*** Task data Section Begins ***

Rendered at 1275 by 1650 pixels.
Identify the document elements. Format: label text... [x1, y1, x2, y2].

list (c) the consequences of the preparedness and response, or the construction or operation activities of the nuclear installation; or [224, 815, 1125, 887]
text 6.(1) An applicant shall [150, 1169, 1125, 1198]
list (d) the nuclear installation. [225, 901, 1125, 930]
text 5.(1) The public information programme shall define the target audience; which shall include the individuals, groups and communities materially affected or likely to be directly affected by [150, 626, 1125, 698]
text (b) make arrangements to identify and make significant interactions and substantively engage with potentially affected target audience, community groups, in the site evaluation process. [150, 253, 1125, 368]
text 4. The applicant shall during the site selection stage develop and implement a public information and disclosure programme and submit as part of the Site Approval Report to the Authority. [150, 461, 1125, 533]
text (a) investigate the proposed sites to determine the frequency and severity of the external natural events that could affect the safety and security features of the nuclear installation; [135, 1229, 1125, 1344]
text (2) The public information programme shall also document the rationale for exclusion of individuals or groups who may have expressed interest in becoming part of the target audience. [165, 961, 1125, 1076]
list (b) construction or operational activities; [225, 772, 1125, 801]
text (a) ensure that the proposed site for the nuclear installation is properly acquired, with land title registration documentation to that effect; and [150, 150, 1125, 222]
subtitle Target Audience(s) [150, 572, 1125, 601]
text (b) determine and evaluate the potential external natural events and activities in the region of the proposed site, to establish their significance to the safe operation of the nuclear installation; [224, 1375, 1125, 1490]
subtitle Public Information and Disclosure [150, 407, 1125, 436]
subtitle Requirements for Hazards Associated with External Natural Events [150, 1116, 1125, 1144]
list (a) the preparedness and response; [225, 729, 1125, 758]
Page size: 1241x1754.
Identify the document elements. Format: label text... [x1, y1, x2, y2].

*** Task data Section Ends ***

### To-do item
Could I ask you to return the records exactly and in full?

### Task result
Rendered at 1275 by 1650 pixels.
Identify the document elements. Format: label text... [x1, y1, x2, y2].

list (c) the consequences of the preparedness and response, or the construction or operation activities of the nuclear installation; or [224, 815, 1125, 887]
text 6.(1) An applicant shall [150, 1169, 1125, 1198]
list (d) the nuclear installation. [225, 901, 1125, 930]
text 5.(1) The public information programme shall define the target audience; which shall include the individuals, groups and communities materially affected or likely to be directly affected by [150, 626, 1125, 698]
text (b) make arrangements to identify and make significant interactions and substantively engage with potentially affected target audience, community groups, in the site evaluation process. [150, 253, 1125, 368]
text 4. The applicant shall during the site selection stage develop and implement a public information and disclosure programme and submit as part of the Site Approval Report to the Authority. [150, 461, 1125, 533]
text (a) investigate the proposed sites to determine the frequency and severity of the external natural events that could affect the safety and security features of the nuclear installation; [135, 1229, 1125, 1344]
text (2) The public information programme shall also document the rationale for exclusion of individuals or groups who may have expressed interest in becoming part of the target audience. [165, 961, 1125, 1076]
list (b) construction or operational activities; [225, 772, 1125, 801]
text (a) ensure that the proposed site for the nuclear installation is properly acquired, with land title registration documentation to that effect; and [150, 150, 1125, 222]
subtitle Target Audience(s) [150, 572, 1125, 601]
text (b) determine and evaluate the potential external natural events and activities in the region of the proposed site, to establish their significance to the safe operation of the nuclear installation; [224, 1375, 1125, 1490]
subtitle Public Information and Disclosure [150, 407, 1125, 436]
subtitle Requirements for Hazards Associated with External Natural Events [150, 1116, 1125, 1144]
list (a) the preparedness and response; [225, 729, 1125, 758]
Page size: 1241x1754.
Identify the document elements. Format: label text... [x1, y1, x2, y2].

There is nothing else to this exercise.